PROBLEM DESCRIPTION: Read the passage on binary numbers below and decide whether each statement agrees with it: 1. The base ten number system is also called the decimal number system. 2. The base two number system is used mainly for everyday counting. 3. Counting in base two uses the digits 0, 1 and 2. Answer yes or no for each, quoting the exact words of the passage that decide it.

EXCERPT PROVIDED:
--------------------------------

Chapter 2: Highest common factor and lowest common multiple

Chapter 3: Binary numbers

In Chapter 1 you learnt that we use the base ten number system for everyday counting. When we count using the base ten number system, we put objects in groups of ten. We use the numbers 0; 1; 2; 3; 4; 5; 6; 7; 8; 9 as digits to make any other number, no matter how big or how small it is.

The base ten number system is also called the decimal number system. The prefix "deci-" comes from a Latin word that means "one tenth".

3.1 The base two number system

In this chapter you will learn about the base two number system. The base two number system is used in computers and other devices that also use computing functions. It is therefore a very important number system.

When we count using the base two number system, we put objects in groups of two. We use only two digits, namely 0 and 1, to make up any number.

The base two number system is also called the binary number system. The prefix "bi-" comes from a Latin word that means "two" or "twice".

--------------------------------

DATASET EXTRACT:
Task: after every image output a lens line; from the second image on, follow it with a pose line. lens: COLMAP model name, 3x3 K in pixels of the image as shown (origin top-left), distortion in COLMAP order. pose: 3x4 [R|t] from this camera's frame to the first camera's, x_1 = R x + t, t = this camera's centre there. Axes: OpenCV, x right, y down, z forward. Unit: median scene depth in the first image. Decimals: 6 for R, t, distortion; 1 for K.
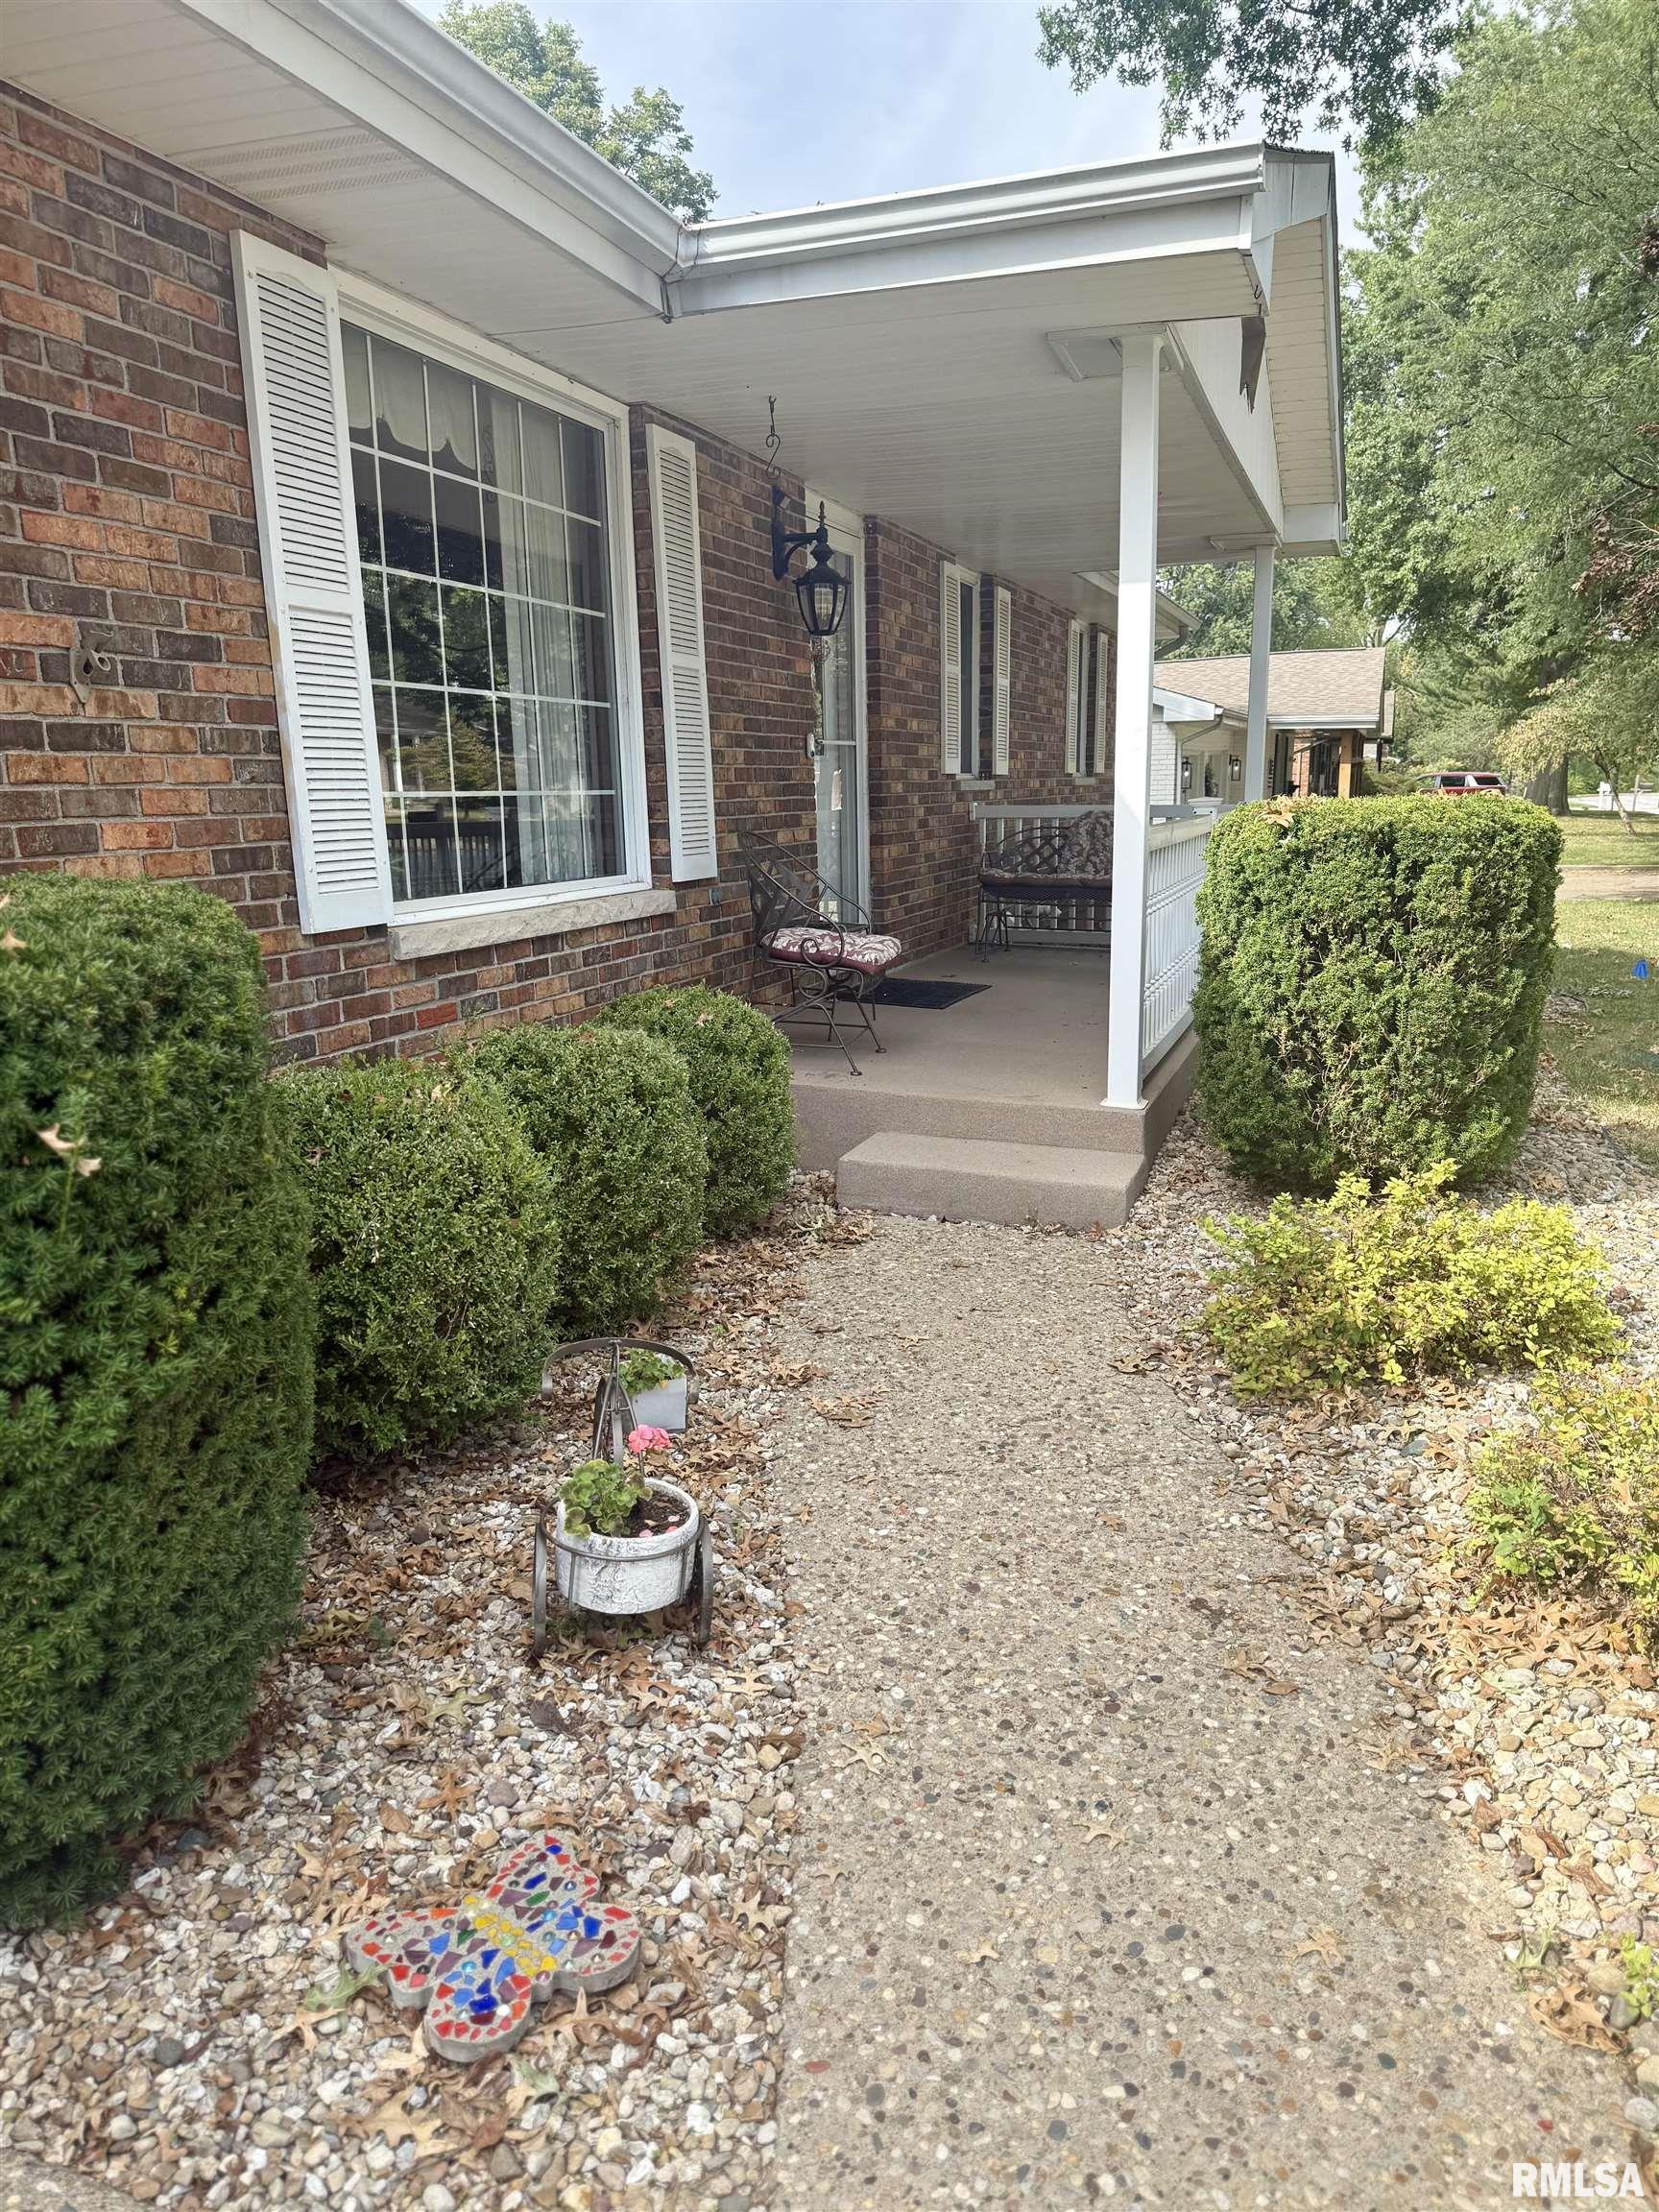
lens RADIAL K [[1556.7, 0, 826.5], [0, 1556.7, 1113.6], [0, 0, 1]] dist [0.024387, -0.026612]
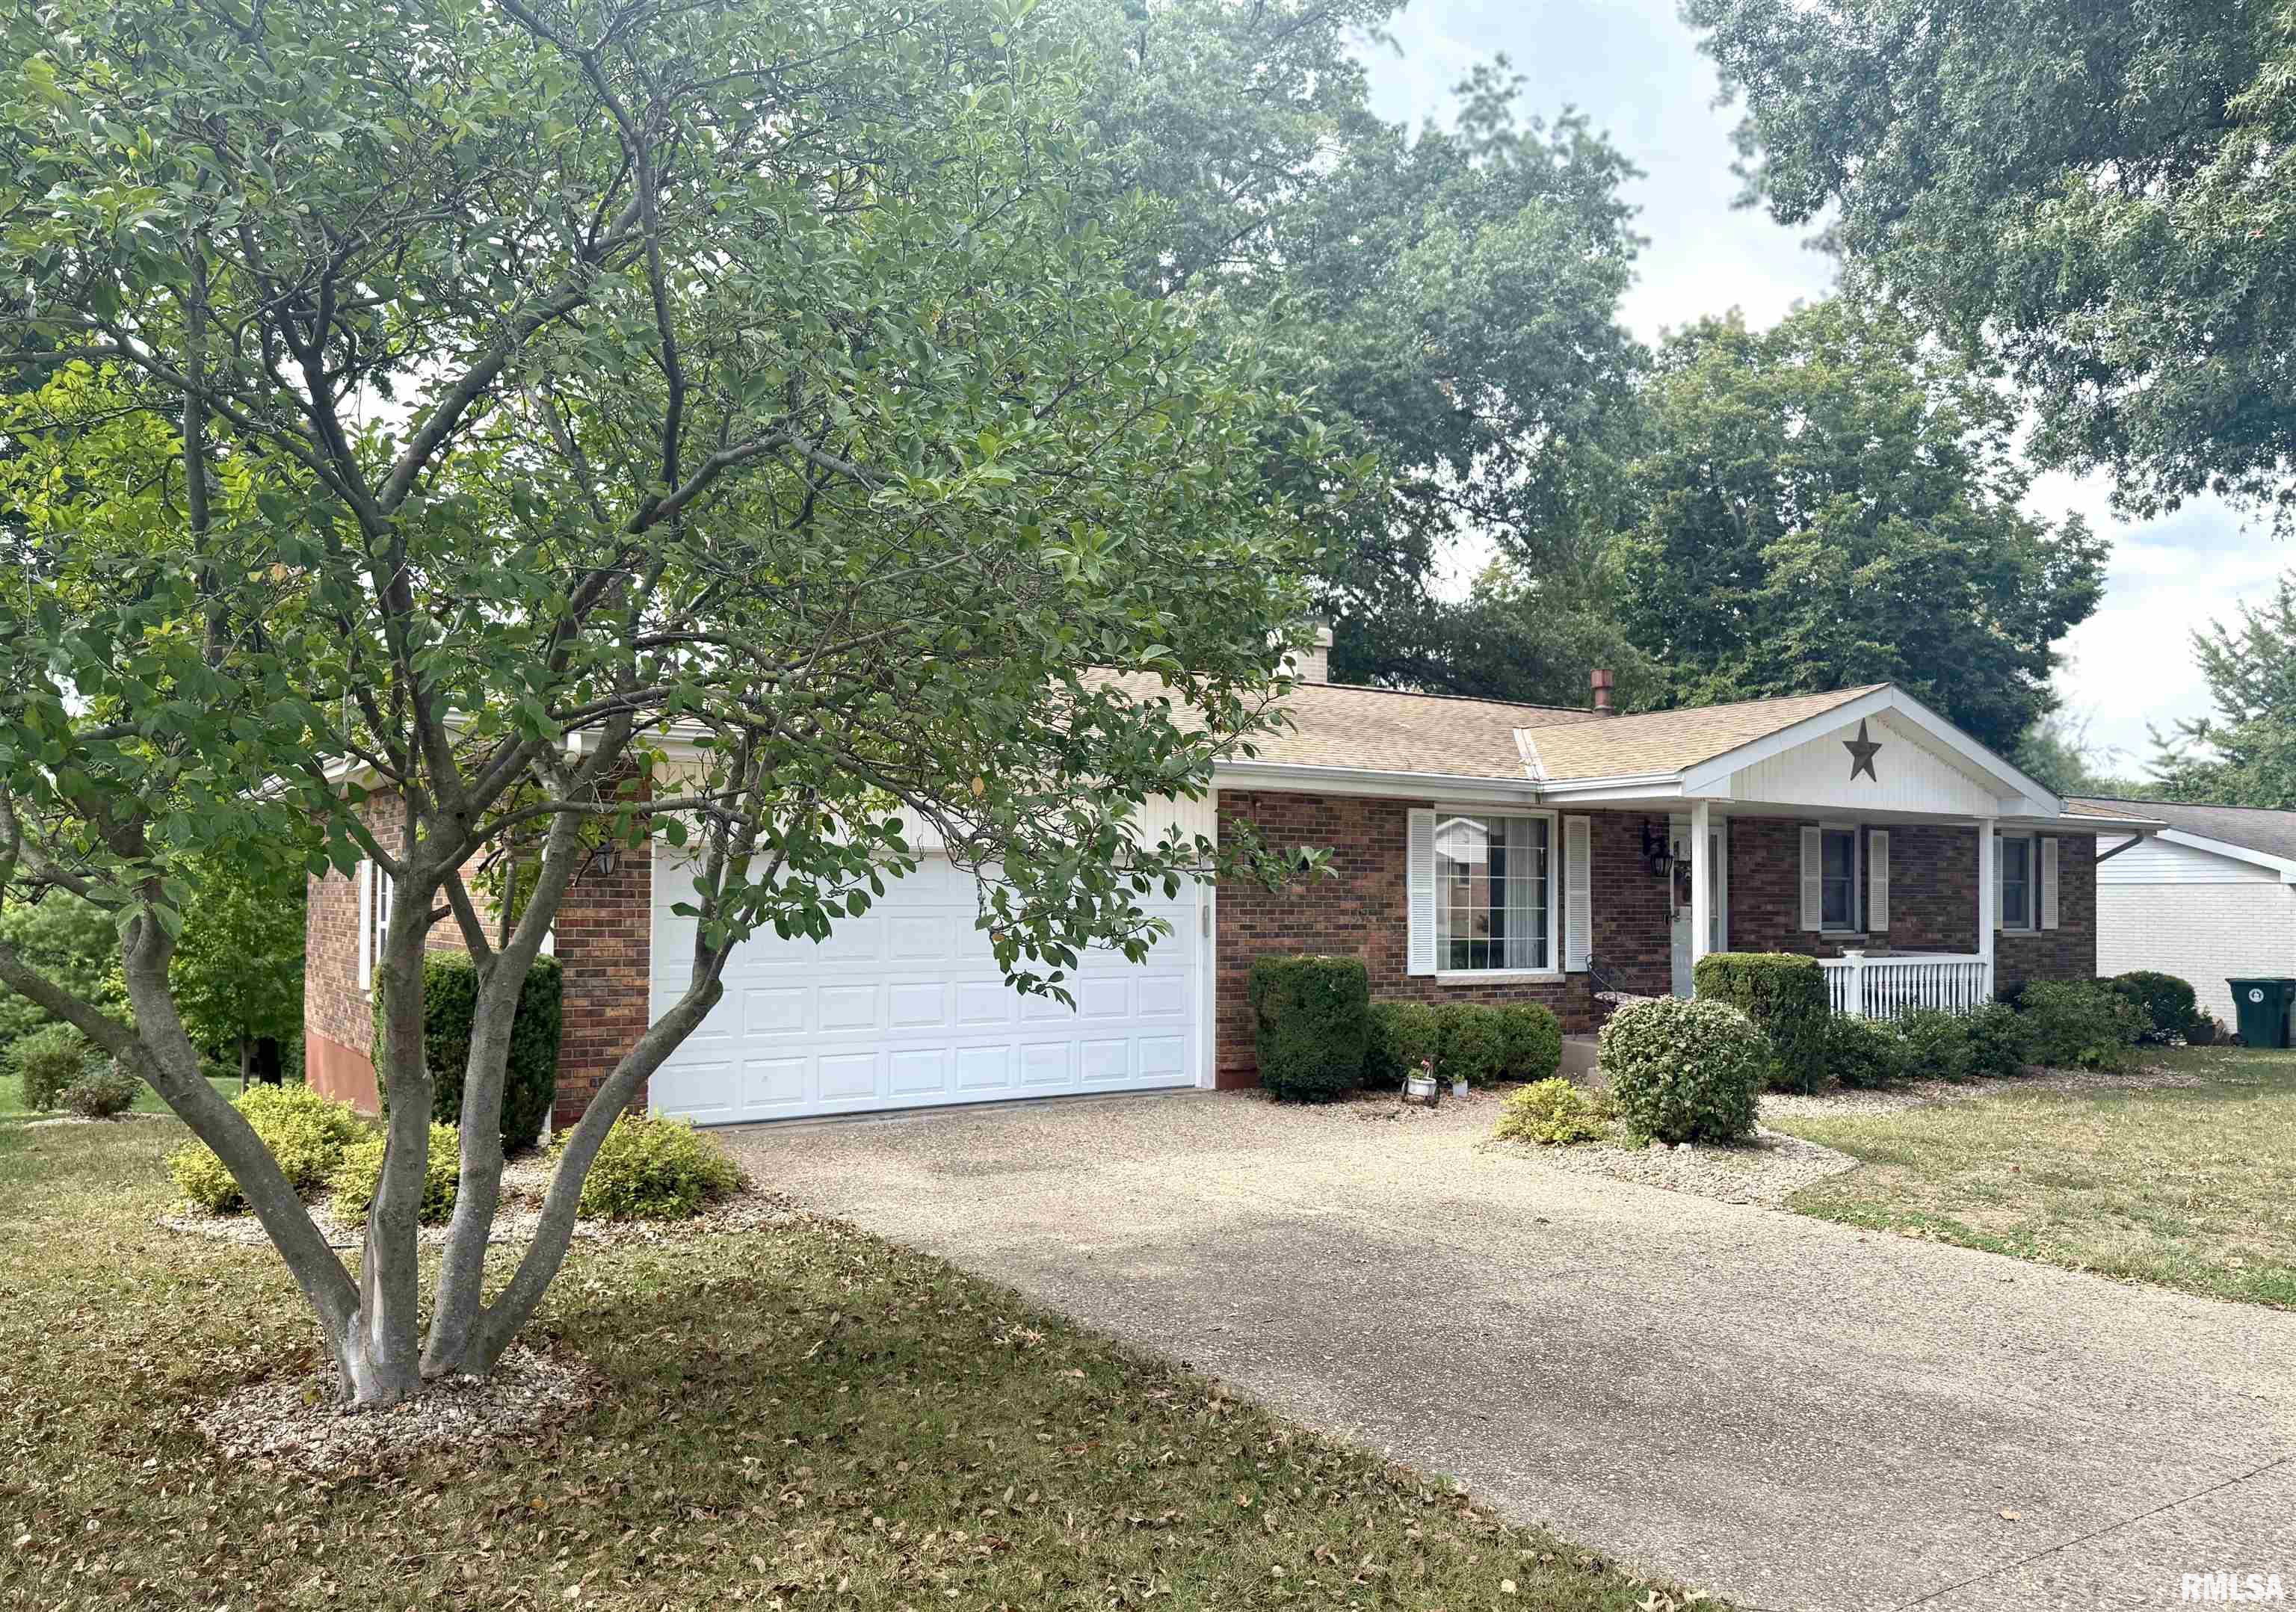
lens RADIAL K [[1627.7, 0, 1147.4], [0, 1627.7, 809.1], [0, 0, 1]] dist [0.010237, 0.000436]
pose [[0.795463, 0.006688, -0.605965, 1.510229], [-0.154619, 0.969083, -0.192277, 0.342343], [0.585945, 0.246643, 0.771904, -2.453179]]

--------------------------------

EXERCISE RESPONSE:
1. Yes: "The base ten number system is also called the decimal number system."
2. No: "The base two number system is used in computers and other devices that also use computing functions."
3. No: "We use only two digits, namely 0 and 1, to make up any number."